WORK INSTRUCTIONS
If a line in the records contains the string "strength", show that line.

RECORDS FOR THE EXERCISE
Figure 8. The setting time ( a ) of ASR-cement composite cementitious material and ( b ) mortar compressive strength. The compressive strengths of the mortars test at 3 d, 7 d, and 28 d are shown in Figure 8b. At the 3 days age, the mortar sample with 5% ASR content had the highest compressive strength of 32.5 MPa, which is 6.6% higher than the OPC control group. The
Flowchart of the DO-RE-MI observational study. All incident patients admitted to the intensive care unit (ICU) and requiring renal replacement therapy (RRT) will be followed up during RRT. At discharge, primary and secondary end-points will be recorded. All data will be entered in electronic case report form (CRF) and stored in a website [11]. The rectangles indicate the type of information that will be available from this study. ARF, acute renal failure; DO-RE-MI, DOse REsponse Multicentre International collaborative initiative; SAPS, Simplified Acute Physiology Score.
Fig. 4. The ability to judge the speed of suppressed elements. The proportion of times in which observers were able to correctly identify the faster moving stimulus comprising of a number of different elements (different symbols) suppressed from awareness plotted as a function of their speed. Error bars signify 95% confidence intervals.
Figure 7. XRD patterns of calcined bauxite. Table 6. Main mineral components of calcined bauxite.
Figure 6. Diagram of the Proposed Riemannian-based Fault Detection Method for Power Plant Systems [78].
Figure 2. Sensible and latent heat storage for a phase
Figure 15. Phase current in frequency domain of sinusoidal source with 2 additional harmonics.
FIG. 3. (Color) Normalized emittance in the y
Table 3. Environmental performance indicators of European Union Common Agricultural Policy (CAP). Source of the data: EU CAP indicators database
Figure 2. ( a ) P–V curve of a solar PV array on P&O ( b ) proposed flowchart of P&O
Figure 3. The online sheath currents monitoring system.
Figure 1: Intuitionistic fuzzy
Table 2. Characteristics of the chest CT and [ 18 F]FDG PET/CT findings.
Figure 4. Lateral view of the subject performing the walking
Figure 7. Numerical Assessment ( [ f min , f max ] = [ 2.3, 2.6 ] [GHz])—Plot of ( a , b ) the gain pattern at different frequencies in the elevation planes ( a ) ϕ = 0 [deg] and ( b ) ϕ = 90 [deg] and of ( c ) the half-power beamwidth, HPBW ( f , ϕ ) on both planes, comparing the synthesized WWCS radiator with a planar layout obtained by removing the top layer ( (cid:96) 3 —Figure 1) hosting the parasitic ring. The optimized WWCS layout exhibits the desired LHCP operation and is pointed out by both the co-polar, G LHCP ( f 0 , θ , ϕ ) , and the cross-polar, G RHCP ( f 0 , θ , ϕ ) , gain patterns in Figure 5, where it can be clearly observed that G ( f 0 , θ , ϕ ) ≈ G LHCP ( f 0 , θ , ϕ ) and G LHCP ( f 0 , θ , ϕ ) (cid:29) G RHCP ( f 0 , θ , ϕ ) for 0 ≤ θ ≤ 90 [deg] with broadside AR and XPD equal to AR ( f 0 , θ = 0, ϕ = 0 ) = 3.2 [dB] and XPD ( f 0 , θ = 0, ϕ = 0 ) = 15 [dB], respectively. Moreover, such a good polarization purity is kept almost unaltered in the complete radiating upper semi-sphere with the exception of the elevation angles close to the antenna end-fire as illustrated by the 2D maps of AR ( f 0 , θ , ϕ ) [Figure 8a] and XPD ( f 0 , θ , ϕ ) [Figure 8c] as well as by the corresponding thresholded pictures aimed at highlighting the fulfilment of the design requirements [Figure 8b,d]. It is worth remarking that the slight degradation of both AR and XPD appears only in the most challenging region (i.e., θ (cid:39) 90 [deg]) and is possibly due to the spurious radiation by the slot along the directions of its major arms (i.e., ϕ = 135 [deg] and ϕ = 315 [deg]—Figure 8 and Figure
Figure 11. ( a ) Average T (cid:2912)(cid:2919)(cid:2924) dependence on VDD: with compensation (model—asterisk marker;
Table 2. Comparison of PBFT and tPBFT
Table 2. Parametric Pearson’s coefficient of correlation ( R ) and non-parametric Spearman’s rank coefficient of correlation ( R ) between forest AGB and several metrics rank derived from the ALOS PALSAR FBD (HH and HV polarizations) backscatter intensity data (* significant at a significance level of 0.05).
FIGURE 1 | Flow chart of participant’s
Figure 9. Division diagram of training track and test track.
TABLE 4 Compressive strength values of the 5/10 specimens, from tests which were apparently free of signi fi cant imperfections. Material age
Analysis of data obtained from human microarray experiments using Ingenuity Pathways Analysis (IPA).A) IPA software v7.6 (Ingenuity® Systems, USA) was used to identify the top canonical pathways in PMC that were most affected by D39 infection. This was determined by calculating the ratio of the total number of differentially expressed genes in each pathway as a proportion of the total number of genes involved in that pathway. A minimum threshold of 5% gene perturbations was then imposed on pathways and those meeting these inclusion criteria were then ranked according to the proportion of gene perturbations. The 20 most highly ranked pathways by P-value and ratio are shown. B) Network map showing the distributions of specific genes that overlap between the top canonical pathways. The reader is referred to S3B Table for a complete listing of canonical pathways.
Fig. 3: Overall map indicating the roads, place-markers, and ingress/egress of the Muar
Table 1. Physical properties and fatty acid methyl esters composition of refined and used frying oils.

RESPONSE TO THIS EXERCISE
Figure 8. The setting time ( a ) of ASR-cement composite cementitious material and ( b ) mortar compressive strength. The compressive strengths of the mortars test at 3 d, 7 d, and 28 d are shown in Figure 8b. At the 3 days age, the mortar sample with 5% ASR content had the highest compressive strength of 32.5 MPa, which is 6.6% higher than the OPC control group. The
TABLE 4 Compressive strength values of the 5/10 specimens, from tests which were apparently free of signi fi cant imperfections. Material age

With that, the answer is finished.